A company I used to work for had a design review process in place. All tasks required project lead approval before development could begin on a task. It meant some extra overhead, but I liked the sentiment. I think it's a fine idea to have strategies vetted by leadership and scoured for weaknesses before mistakes are made. Cool.
So my task was to add a reporting feature to our existing product. The existing feature retrieved documents from the back end, looping over them and calling a helper function to print each individual one. There were weaknesses in this design to begin with - you may wonder, as I did, why each individual document had to be retrieved with a separate query - but it wasn't my design and I just had to work with it.
Let's pause in brief review. Someone wants to print a batch of reports. They call the batch printing function, whose one job is to print a batch of things. We expect our function to:
- do its job (print the batch)
- do its entire job (read each document file and print it correctly, i.e. perform sub-tasks that the main task depends on)
- do no one else's job (don't randomly delete user accounts, etc)
Still with me? Okay. Now we get to my task and the problem I encountered.
At the batch printing level, I was to gather data on each individual report in the batch. This was to be aggregated and added to the final batch report. I came up with a few angles of attack. With separation of concerns and best practices in mind, I avoided solutions that leaned on side effects. What do I mean, here? I mean that I wanted to be clear with what each part of the code was doing; and I wanted the code to do nothing more than it was asked.
For example, my new function would return data to be aggregated, rather than modifying aggregation data by reference. This meant I had to add another function to manage the aggregation itself. A little extra work? Maybe.
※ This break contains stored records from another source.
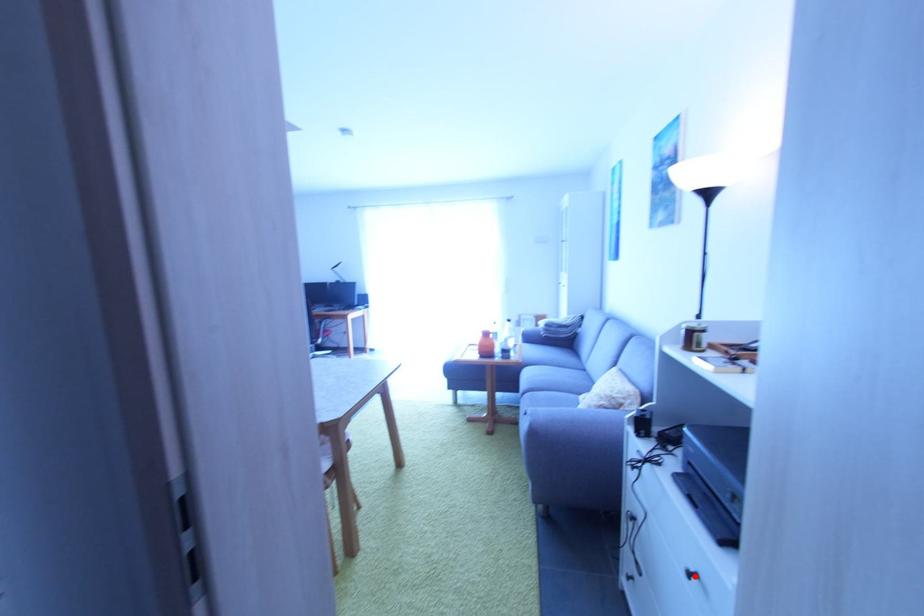
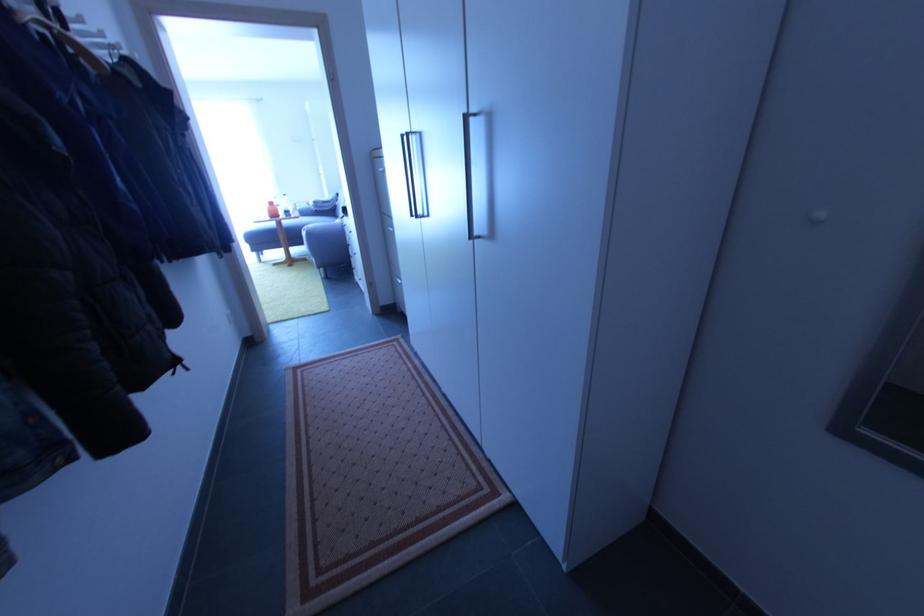
Question: I am providing you with two images of the same scene from different viewpoints. A red point is marked on the first image. At the location where the point appears in image 1, is it still visible in image 2?

Choices:
 (A) Yes
 (B) No

Answer: (B)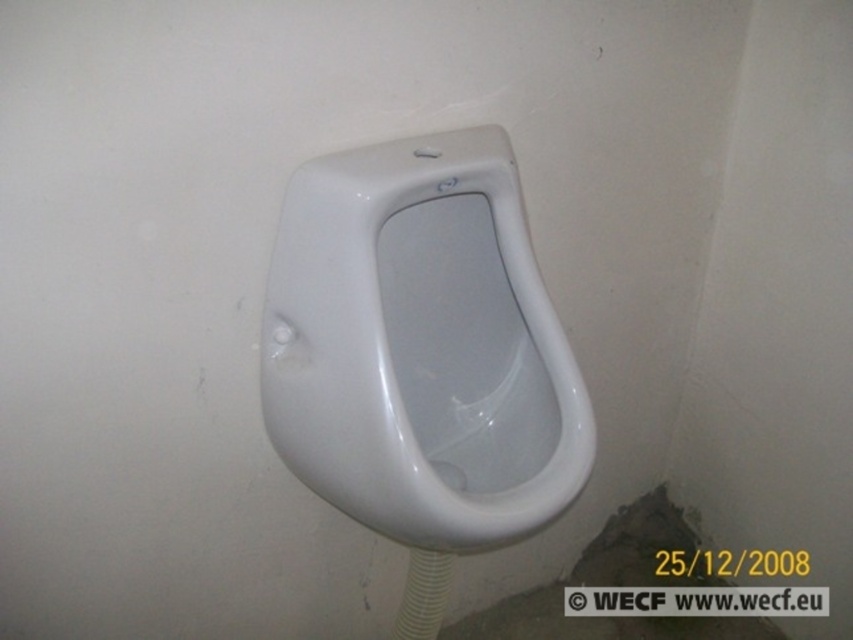
You are a plumber inspecting a bathroom and need to replace the white rubber pipe at lower center. The new pipe requires a minimum of 15 inches of clearance from the white glossy urinal at center for proper installation. Based on the image, is the current distance sufficient?

The white glossy urinal at center is 13.24 inches away from the white rubber pipe at lower center, which is less than the required 15 inches clearance. Therefore, the current distance is insufficient for proper installation.

You are standing in a restroom and need to determine if you can reach the point at coordinates point (291,456) without moving your feet. Your outstretched hand can reach up to 2.8 feet from your body. Can you reach that point?

The point (291,456) is 3.43 feet away from you, which is farther than your maximum reach of 2.8 feet. Therefore, you cannot reach the point without moving your feet.

You are a plumber inspecting the bathroom facilities. You need to locate the white rubber pipe at lower center. Based on the scene, where should you look relative to the white glossy urinal at center?

The white glossy urinal at center is to the left of the white rubber pipe at lower center, so the white rubber pipe at lower center is to the right of the white glossy urinal at center.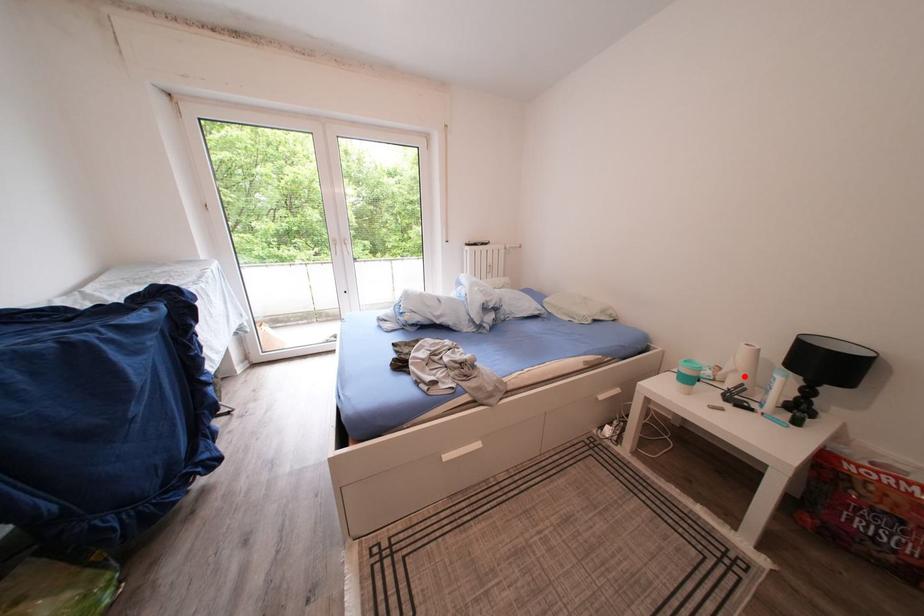
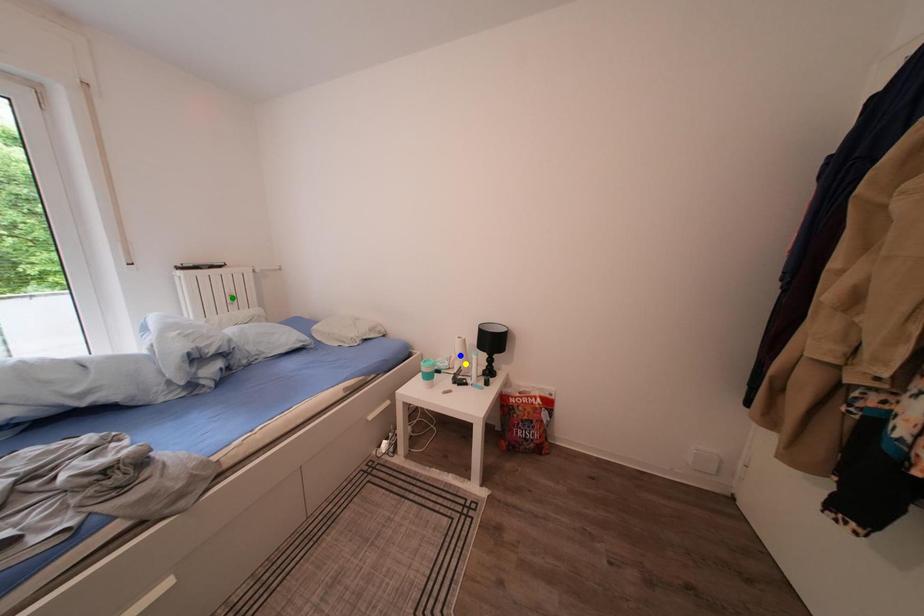
Question: I am providing you with two images of the same scene from different viewpoints. A red point is marked on the first image. You are given multiple points on the second image. Which mark in image 2 goes with the point in image 1?

Choices:
 (A) green point
 (B) blue point
 (C) yellow point

Answer: (C)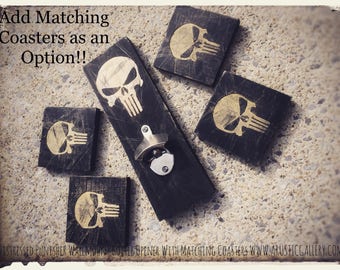
Locate an element on the screen. coasters is located at coordinates (35, 35).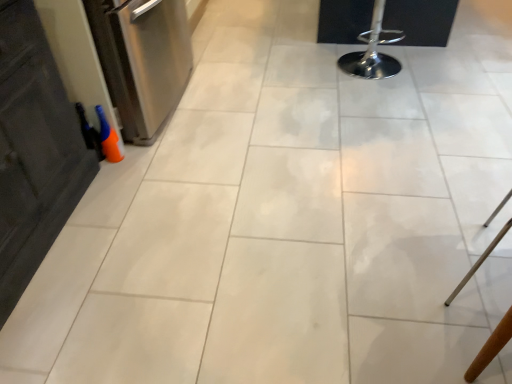
Find the location of a particular element. free point behind wooden chair at lower right is located at coordinates (450, 206).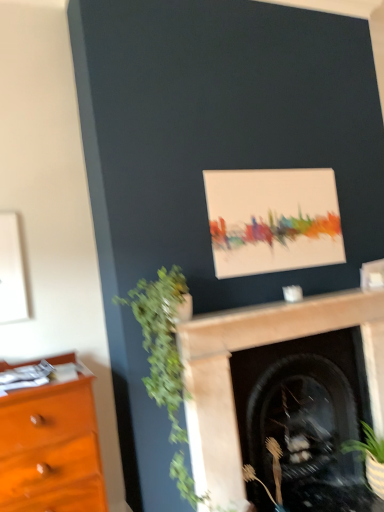
Question: Is green leafy plant at left, which is the first plant in top-to-bottom order, at the back of brown textured plant at lower center, the 2th plant when ordered from top to bottom?

Choices:
 (A) no
 (B) yes

Answer: (A)

Question: Could you tell me if brown textured plant at lower center, the 2th plant viewed from the left, is facing green leafy plant at left, placed as the second plant when sorted from bottom to top?

Choices:
 (A) yes
 (B) no

Answer: (B)

Question: Does brown textured plant at lower center, the 2th plant viewed from the left, touch green leafy plant at left, arranged as the 2th plant when viewed from the right?

Choices:
 (A) yes
 (B) no

Answer: (B)

Question: Can green leafy plant at left, arranged as the 2th plant when viewed from the right, be found inside brown textured plant at lower center, the 2th plant viewed from the left?

Choices:
 (A) yes
 (B) no

Answer: (B)

Question: From the image's perspective, is brown textured plant at lower center, acting as the first plant starting from the right, over green leafy plant at left, arranged as the 2th plant when viewed from the right?

Choices:
 (A) yes
 (B) no

Answer: (B)

Question: Is matte canvas painting at upper center situated inside green leafy plant at left, which ranks as the 1th plant in left-to-right order, or outside?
But the result was crystal clear code, functions with crystal clear purpose and methodology:
Function A, aggregator
- do its job (aggregate data from multiple calls of getter)
- do its entire job (return aggregated data)
- do no one else's job (don't email users' credit card numbers to other users)
Function B, getter
- do its job (gather data about a document)
- do its entire job (query back end and return the result)
- do no one else's job (don't drunk dial Function X)
Without getting into details, I can tell you that even this solution felt a little messy to me. Within the project and resource constraints, however, and in light of what followed next, this was a positively glowing example of separation of concerns.
The project lead rejected my design proposal wholesale. I was instructed to write a system of helper functions into the ORM class for the documents.
He specified hard-coded mock-ups of data from unrelated classes to be written into the ORM. This would, he argued, allow us to perform testing and comparisons of data and models from within the ORM class. In other words, outside code that called the ORM class constructor would have no idea that a partial testing framework and a whole suite of hard-coded data was being instantiated, parsed, judged, and passed around, complete with database interactions, that had nothing to do with the the ORM itself.
Imagine troubleshooting the reason for data coming in from the wrong table. Imagine database calls being made when you aren't making them. Imagine your report's performance profile degrading, only to find out that someone had hard-coded your document's ORM class with sample data and testing infrastructure ... for some random batch document report printing functionality. Can you imagine that?
I can; I lived it. This was an extreme example, but let the allegory of the hard-coded ORM stand as your reminder to keep best practices and separation of concerns close to your heart.